A day in the life… of a dream

The following is a recollection of a dream I had this week. It affected me so much that afterwards as I dozed I was replaying it over and over in my mind, as if they were the events of the previous day. By the time I had regained my full consciousness I realised the significance of what just happened and wrote it down while it was fresh in my mind.

Like a powerful allegory, the dream spoke to a deep truth that could only be expressed by casting aside the constraints of reality. It is an explanation of my experience that does not need to make literal sense. So, needless to say, the following is not a reflection of my parents. The character of my mother in the dream represents someone (anyone) who cares about me and is trying to help. The ham represents a seemingly unimportant thing. That probably sounds quite cryptic… but it will make sense after you read it 🙂


Dreams: where our  thoughts and feelings are not limited by what we can express

I had a dream last night. I was at my parent’s place. I was trying to ask my dad something but he was busy entertaining guests so I couldn’t get his attention. Giving up, I decided to go home but on my way out I stopped by the fridge. I opened the door, extracted 3 slices of ham, and put the rest back. I wrapped them up in one hand and started munching. As I closed the fridge door I looked up and realised that I had the attention of the guests and my mother. They were looking at me as if I was a toddler with my hand in the cookie jar – “busted”. I didn’t understand their reaction but to lighten the mood I put on an act. I made a big drama with big, exaggerated actions like a pantomime. Pretending to be a thief I pulled my hood up, hunched my back like Quasimodo, and made a show of sneaking slowly away. I limped to the door with my arms curled in front of me, fingers outstretched, like some kind of monster.

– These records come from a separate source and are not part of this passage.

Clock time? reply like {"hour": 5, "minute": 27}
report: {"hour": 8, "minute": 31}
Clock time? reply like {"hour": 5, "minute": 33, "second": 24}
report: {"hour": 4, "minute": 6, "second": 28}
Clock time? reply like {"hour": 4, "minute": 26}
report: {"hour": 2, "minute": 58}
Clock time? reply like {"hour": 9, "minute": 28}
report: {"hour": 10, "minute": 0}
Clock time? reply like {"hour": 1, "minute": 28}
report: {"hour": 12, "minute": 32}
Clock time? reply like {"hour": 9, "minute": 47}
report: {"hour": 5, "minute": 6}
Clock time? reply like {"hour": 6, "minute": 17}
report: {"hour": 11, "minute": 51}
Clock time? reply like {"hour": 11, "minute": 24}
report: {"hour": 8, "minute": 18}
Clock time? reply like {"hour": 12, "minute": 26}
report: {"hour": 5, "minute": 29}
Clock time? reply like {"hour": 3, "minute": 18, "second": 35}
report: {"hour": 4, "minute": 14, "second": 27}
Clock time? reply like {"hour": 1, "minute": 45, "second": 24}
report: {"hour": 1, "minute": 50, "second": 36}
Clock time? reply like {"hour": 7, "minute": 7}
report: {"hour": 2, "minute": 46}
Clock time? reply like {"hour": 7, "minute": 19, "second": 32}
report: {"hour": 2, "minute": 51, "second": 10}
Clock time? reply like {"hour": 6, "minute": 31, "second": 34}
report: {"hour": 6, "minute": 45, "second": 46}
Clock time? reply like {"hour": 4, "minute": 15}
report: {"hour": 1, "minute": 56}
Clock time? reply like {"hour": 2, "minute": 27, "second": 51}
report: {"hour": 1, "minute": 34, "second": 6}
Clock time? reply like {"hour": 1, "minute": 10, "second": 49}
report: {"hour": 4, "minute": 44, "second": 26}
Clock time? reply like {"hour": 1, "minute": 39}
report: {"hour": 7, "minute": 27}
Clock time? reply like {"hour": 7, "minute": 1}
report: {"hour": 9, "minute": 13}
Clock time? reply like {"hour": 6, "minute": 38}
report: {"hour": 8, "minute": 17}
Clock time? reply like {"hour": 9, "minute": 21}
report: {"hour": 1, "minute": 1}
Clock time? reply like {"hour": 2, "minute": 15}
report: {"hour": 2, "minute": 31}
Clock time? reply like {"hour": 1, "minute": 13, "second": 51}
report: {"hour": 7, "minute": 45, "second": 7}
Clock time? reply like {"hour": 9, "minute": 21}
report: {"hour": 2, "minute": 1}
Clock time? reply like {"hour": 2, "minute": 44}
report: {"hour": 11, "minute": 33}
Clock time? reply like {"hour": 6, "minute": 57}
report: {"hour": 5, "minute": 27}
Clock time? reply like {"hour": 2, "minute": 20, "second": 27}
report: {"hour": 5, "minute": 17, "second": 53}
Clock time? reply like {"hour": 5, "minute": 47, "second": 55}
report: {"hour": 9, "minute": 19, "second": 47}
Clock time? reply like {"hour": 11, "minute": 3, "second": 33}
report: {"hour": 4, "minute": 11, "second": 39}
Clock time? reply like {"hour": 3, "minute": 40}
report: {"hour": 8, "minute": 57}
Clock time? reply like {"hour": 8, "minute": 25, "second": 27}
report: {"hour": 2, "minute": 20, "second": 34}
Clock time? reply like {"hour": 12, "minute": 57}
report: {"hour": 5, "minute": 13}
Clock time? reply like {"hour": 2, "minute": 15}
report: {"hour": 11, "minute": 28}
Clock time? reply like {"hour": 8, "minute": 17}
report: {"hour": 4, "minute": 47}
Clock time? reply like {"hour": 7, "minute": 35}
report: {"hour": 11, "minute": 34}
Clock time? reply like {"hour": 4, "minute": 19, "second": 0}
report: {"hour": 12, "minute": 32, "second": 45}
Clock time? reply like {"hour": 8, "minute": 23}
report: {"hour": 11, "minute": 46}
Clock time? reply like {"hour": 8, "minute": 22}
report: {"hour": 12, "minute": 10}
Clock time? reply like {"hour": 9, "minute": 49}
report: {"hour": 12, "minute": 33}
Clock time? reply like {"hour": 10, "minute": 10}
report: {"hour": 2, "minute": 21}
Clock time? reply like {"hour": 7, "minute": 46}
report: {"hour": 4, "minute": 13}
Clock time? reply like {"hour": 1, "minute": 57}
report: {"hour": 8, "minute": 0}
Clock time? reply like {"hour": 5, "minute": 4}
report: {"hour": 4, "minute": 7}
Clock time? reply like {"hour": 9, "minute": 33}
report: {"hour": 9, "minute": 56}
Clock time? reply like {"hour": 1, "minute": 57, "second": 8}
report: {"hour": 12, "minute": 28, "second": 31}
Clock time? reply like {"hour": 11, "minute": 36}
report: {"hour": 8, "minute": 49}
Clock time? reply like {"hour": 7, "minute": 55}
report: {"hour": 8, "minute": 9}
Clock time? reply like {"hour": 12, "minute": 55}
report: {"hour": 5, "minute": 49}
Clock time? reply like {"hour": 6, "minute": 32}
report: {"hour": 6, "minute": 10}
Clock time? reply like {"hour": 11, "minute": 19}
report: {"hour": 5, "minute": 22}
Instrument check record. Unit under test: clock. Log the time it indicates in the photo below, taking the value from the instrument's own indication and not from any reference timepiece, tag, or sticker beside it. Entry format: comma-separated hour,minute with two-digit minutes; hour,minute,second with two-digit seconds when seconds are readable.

When I got outside I realised that for some reason this was a big deal – tho I couldn’t really see why. “FINE!” I thought. I was completely over the whole situation. I dropped the act and casually walked back inside. Without speaking I made a b-line for the kitchen and went to find a knife so that I could cut off my bite marks and give back the rest of the ham. I would then go out and buy more so as to more than replace what I had eaten. I had no idea what I had done wrong, but surely this would be a satisfactory way of making up for it.

With my right hand I reached over and pulled a knife from the drying rack next to the sink. The rack was at about shoulder height on the left hand side of the sink. I inspected the knife – dirty. Someone clearly didn’t do a very good job of washing it. I was beyond frustration at this stage. I went to put the knife into the sink – so that it would be washed properly. However, unbeknownst to me my mother was reaching over my shoulder. When I pulled my hand down I bumped into her with the knife in my hand. The knife had been pointing away from her, so she was ok, but if I’d been holding it any other way it would have sliced her wrist open! I was furious! “What are you doing?! Leave me alone! Someone’s going to get hurt! Don’t you realise how serious this is?” She didn’t realise and instead continued to try and help me.

I had completely lost it. I was in tears. I was shouting. I was doing everything in my power not to hurt anyone, or break anything, or seriously injure myself. I threw the knife to the ground. I pounded the brick walls with my fist. I punched the window as hard as I thought would not break the glass (or my hand). She would not leave me alone! She would not stop trying to help! She would not listen to my desperate pleas. I was still having to defend against her intruding hands trying to get closer and ‘help’.

I finally lost all control and slapped her hard across the face with the slices of ham. She was not injured, but withdrew out of shock – obviously deeply offended. When she pulled back, in that split second of space, I recovered significantly. In an instant I regained control and managed to find some words. I desperately wanted to escape before this situation got any worse.

“I’m sorry”, I said. “I didn’t mean to hit you. I’m taking a break. Let’s not speak to each other for 12 months.” The words hurt. It felt like amputating a limb in the hopes that the sacrifice would save my life. Will our relationship ever recover? Who knows, but by walking out now at least it has a chance.

The rest of the guests gazed on in a stunned silence. I walked out as my parents stood at a distance, still in shock. To not visit for 12 months would be hard. I wondered if I would be welcome anyway. I wondered if I would ever be welcome again.